The Berkeley City Council is considering launching an Initial Coin Offering (ICO) to free the city from the specter of losing millions of dollars in federal funding as the Trump administration clamps down on sanctuary cities.
The proposed ICO would help raise funds for administrative projects within Berkeley, like supporting the city’s swelling homeless population and creating affordable housing initiatives.
Berkeley City Council Member Ben Bartlett sees the idea as a novel way to gain more independence from federal monies:
“Berkeley is the center of the resistance, and for the resistance to work, it must have a coin.”
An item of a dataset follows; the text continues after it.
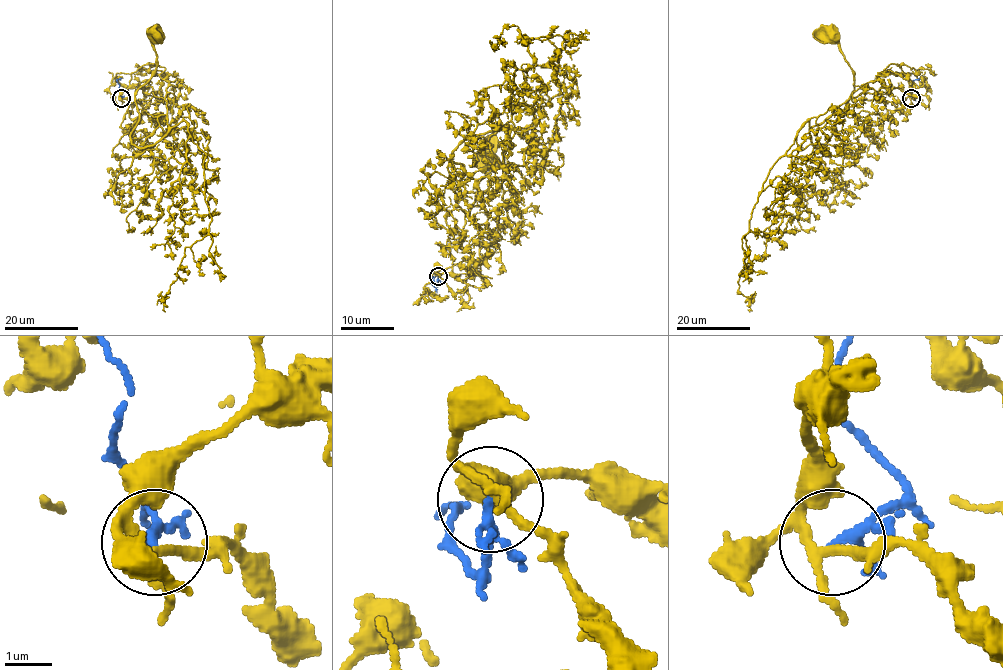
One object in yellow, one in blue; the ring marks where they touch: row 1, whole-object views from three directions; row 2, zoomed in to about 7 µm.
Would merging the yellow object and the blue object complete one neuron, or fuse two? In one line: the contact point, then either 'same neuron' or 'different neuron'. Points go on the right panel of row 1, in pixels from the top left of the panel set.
at (911, 98); different neuron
But Don’t Call It a “Coin” Offering …
A task force for charting out a course for an ICO has materialized between UC Berkeley Blockchain Lab, fintech play Neighborly, and Berkeley Mayor Jesse Arreguín.
Neighborly chief operating officer Kiran Jain isn’t calling the project a “coin offering” — rather, he’s dubbing it an initial community offering.
The play on the traditional phrase refers to the intended use-cases Berkeley’s cryptocurrency will fill, such as paying rent within the city or using the crypto to shop at local businesses.
Of the community, by the community, and for the community, right?
Berkeley Token Bond-Backed
Rather than just being a fundraising dive, Berkeley will have each of its tokens propped up by municipal bonds. That development in itself would be an unprecedented milestone for the cryptoverse.
The aforementioned Jain noted that Berkeley’s coming from a different angle than usual:
“Unlike most of the ICOs which deliver coins for a future value or service, these coins will represent a real security issued for a specific purpose.”